Fields battling hard for spot on Dodgers' roster

Fields battling hard for spot on Dodgers' roster

GLENDALE, Ariz. -- The only mild surprise in the Dodgers' first round of cuts on Thursday was corner infielder Russell Mitchell, which leads to another surprise in camp, Josh Fields.

Fields is Mitchell with a history of Major League success, a corner infielder who slugged 23 home runs as a rookie for the Chicago White Sox in 2007, only to have his career get sidetracked by knee and hip surgeries.

His road back to the Major Leagues hasn't been an easy one and included a detour to Japan last summer. He's in Dodgers camp on a Minor League contract, but he's made enough of an early impression that he leaped past Mitchell as an insurance candidate at third base if Juan Uribe should fail again, and at first base behind James Loney.

Fields, batting .421 this spring, is still a longshot to make the Dodgers' Opening Day roster. Assuming a 12-man pitching staff and with the flexibility provided by utilityman Jerry Hairston, who can play infield and outfield, the Dodgers might not carry an extra corner infielder, although Fields could also contribute as a pinch-hitter because the bench is short on right-handed power.

Fields, Jerry Sands and Justin Sellers are probably fighting for the last roster spot, barring injury.

For Fields to make the club it would likely mean that Sands wouldn't. The Dodgers don't want to keep Sands in the Major Leagues if he doesn't get significant at-bats. If the first stringers are healthy -- and that means primarily Loney and corner outfielders Andre Ethier and Juan Rivera -- the at-bats will not be there for Sands.

Besides, if part of the last position player's role is to be a right-handed pinch-hitter, Fields' experience is likely to get the nod over the inexperienced Sands.

The 27-year-old Mitchell, who appeared in the Major Leagues briefly the last two seasons, came to camp 20 pounds lighter after a dedicated offseason conditioning regimen following wrist surgery, but he was 1-for-12 in six spring games and has a .151 career average in 93 Major League at-bats. He was taken off the roster last month to make room for the signing of reliever Todd Coffey.

"There were no at-bats left for him and he was scuffling with his swing, and not getting at-bats is not going to help," said manager Don Mattingly. "I my mind, he has a chance to get his swing together and compete. He wanted to prove he was ready and came in in great shape, but you can't force timing. He was pushing a little too hard. He has to go work on his swing.

"One thing about Mitch -- he has a ton of flexibility and has a chance to be a good National League guy. He can play third, first, a little second and be an emergency catcher. He's got value there -- if he can swing the bat at the Major League level the way he did at the Minor League level. He's hit some home runs, but there really hasn't been much between."

Of course, there's the chance that a final position spot wouldn't go to Fields, either. Justin Sellers still has a lot of backers in the organization and he is the most natural shortstop in the group of candidates fighting for a spot.

Jerry Hairston projects as the backup to Dee Gordon on the depth chart, but two errors Wednesday were a reminder that shortstop isn't Hairston's most comfortable infield position. Second base is, but Adam Kennedy is comfortable there, too. And Kennedy can play both corners, another reason why Fields is no slam dunk to make it.

"Sellers is a little different [than Mitchell]," Mattingly said. "He can really play the infield.

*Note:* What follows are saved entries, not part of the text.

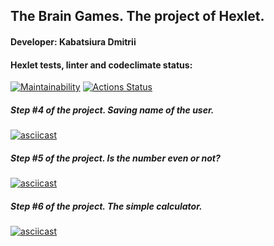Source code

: ## The Brain Games. The project of Hexlet.
#### Developer: Kabatsiura Dmitrii
####  Hexlet tests, linter and codeclimate status:

[![Maintainability](https://api.codeclimate.com/v1/badges/7148bdf8889864eb7c0c/maintainability)](https://codeclimate.com/github/kabatsyura/frontend-project-44/maintainability)  [![Actions Status](https://github.com/kabatsyura/frontend-project-44/actions/workflows/hexlet-check.yml/badge.svg)](https://github.com/kabatsyura/frontend-project-44/actions)

#####  Step #4 of the project. Saving name of the user.

[![asciicast](https://asciinema.org/a/4KaTMafBLLQGdVKWbgF3rjoMd.svg)](https://asciinema.org/a/4KaTMafBLLQGdVKWbgF3rjoMd)

#####  Step #5 of the project. Is the number even or not?

[![asciicast](https://asciinema.org/a/yFQXpxgEUJcItNpseBr3jBIlJ.svg)](https://asciinema.org/a/yFQXpxgEUJcItNpseBr3jBIlJ)

#####  Step #6 of the project. The simple calculator.

[![asciicast](https://asciinema.org/a/ELD9kIZ38j5s1UGM2z3zrUf76.svg)](https://asciinema.org/a/ELD9kIZ38j5s1UGM2z3zrUf76)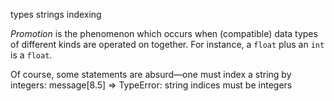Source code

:types
strings
indexing

*Promotion* is the phenomenon which occurs when (compatible) data types of different kinds are operated on together.  For instance, a `float` plus an `int` is a `float`.


Of course, some statements are absurd—one must index a string by integers:
    message[8.5]
    => TypeError: string indices must be integers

Backing up at shortstop is a little tough. If you need a guy to play short for three weeks, you're not losing anything defensively with Justin. And he has some pop [offensively] there. Just enough to get into trouble."

Another veteran with an outside chance of making the club is non-roster outfielder Cory Sullivan, who started in left field on Thursday against the Royals. The former Colorado Rockie spent most of last year at home with his daughter, but he is hitting .333 this spring.

Ken Gurnick is a reporter for MLB.com. This story was not subject to the approval of Major League Baseball or its clubs.